YOUR INSTRUCTIONS:
Produce an exact copy of the lines from the line containing "Can you estimate the depth of the tree" through the last line of the listing below, both ends included, and nothing else.

┏━━

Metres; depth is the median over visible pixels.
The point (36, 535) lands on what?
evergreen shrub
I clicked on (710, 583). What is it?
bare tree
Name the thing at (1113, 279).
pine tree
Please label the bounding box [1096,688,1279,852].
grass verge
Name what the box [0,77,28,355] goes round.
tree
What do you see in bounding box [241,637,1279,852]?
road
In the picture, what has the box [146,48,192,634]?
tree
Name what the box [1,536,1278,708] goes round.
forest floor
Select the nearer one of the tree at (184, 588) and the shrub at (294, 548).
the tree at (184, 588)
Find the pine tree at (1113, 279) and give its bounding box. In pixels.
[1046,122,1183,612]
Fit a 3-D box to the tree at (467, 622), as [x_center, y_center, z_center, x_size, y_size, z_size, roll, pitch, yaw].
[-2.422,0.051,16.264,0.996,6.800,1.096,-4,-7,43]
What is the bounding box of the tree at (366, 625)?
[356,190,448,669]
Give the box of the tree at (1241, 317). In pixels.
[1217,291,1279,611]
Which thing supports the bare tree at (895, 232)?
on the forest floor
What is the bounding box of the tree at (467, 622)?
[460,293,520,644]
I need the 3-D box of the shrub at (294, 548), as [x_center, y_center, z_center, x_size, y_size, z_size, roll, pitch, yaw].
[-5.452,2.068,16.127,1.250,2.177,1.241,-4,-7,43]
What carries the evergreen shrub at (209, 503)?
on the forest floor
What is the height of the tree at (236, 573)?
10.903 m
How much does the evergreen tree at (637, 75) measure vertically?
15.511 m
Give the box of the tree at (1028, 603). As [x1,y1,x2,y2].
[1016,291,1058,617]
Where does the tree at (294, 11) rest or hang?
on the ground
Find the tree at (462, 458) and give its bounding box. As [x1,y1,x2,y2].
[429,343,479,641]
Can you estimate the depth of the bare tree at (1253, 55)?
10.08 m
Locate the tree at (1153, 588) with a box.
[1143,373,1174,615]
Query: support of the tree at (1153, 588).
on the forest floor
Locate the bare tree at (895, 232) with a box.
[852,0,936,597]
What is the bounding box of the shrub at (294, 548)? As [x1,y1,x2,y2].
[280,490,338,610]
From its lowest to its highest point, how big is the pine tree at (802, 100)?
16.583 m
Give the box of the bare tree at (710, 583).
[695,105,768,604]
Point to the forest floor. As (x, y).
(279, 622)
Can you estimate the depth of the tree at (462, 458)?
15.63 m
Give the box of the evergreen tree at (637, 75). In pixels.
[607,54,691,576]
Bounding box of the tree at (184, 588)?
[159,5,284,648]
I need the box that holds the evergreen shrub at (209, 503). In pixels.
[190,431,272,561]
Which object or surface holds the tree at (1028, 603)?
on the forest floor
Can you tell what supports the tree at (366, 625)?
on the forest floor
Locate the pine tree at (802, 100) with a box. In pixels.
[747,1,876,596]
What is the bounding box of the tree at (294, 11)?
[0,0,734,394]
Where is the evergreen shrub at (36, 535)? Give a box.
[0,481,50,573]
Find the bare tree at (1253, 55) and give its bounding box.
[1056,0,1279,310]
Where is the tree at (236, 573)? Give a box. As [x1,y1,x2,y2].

┗━━

OUTPUT BELOW:
Can you estimate the depth of the tree at (462, 458)?
15.63 m
Give the box of the evergreen tree at (637, 75). In pixels.
[607,54,691,576]
Bounding box of the tree at (184, 588)?
[159,5,284,648]
I need the box that holds the evergreen shrub at (209, 503). In pixels.
[190,431,272,561]
Which object or surface holds the tree at (1028, 603)?
on the forest floor
Can you tell what supports the tree at (366, 625)?
on the forest floor
Locate the pine tree at (802, 100) with a box. In pixels.
[747,1,876,596]
What is the bounding box of the tree at (294, 11)?
[0,0,734,394]
Where is the evergreen shrub at (36, 535)? Give a box.
[0,481,50,573]
Find the bare tree at (1253, 55) and give its bounding box.
[1056,0,1279,310]
Where is the tree at (236, 573)? Give a box. As [x1,y1,x2,y2].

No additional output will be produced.